Aim of the task =>
Could you set down exactly the lines of the data below, starting at the one that holds "img Kanstin" and ending at the one that holds "Адаптеры и переходники", both included, and only those?

Dataset =>
- - -
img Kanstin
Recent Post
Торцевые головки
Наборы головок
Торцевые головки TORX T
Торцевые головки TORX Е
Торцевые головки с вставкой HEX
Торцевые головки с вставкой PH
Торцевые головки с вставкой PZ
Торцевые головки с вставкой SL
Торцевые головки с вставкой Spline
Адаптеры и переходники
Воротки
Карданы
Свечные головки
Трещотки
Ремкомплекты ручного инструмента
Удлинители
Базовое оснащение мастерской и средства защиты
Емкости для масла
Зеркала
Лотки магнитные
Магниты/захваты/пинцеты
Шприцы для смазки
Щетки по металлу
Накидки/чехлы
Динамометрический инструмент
- - -
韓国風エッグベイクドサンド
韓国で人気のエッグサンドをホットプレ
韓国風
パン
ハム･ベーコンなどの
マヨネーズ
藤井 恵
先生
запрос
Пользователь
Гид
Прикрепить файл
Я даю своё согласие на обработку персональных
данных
- - -
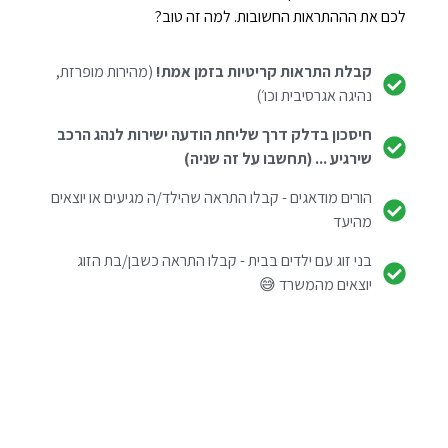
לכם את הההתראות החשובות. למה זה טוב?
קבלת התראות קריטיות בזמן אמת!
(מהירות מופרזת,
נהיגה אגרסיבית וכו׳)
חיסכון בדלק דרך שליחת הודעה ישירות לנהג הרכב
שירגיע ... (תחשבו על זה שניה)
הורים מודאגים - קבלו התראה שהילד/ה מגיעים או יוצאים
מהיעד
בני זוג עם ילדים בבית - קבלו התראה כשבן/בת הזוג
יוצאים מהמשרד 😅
- - -
Written solution =>
img Kanstin
Recent Post
Торцевые головки
Наборы головок
Торцевые головки TORX T
Торцевые головки TORX Е
Торцевые головки с вставкой HEX
Торцевые головки с вставкой PH
Торцевые головки с вставкой PZ
Торцевые головки с вставкой SL
Торцевые головки с вставкой Spline
Адаптеры и переходники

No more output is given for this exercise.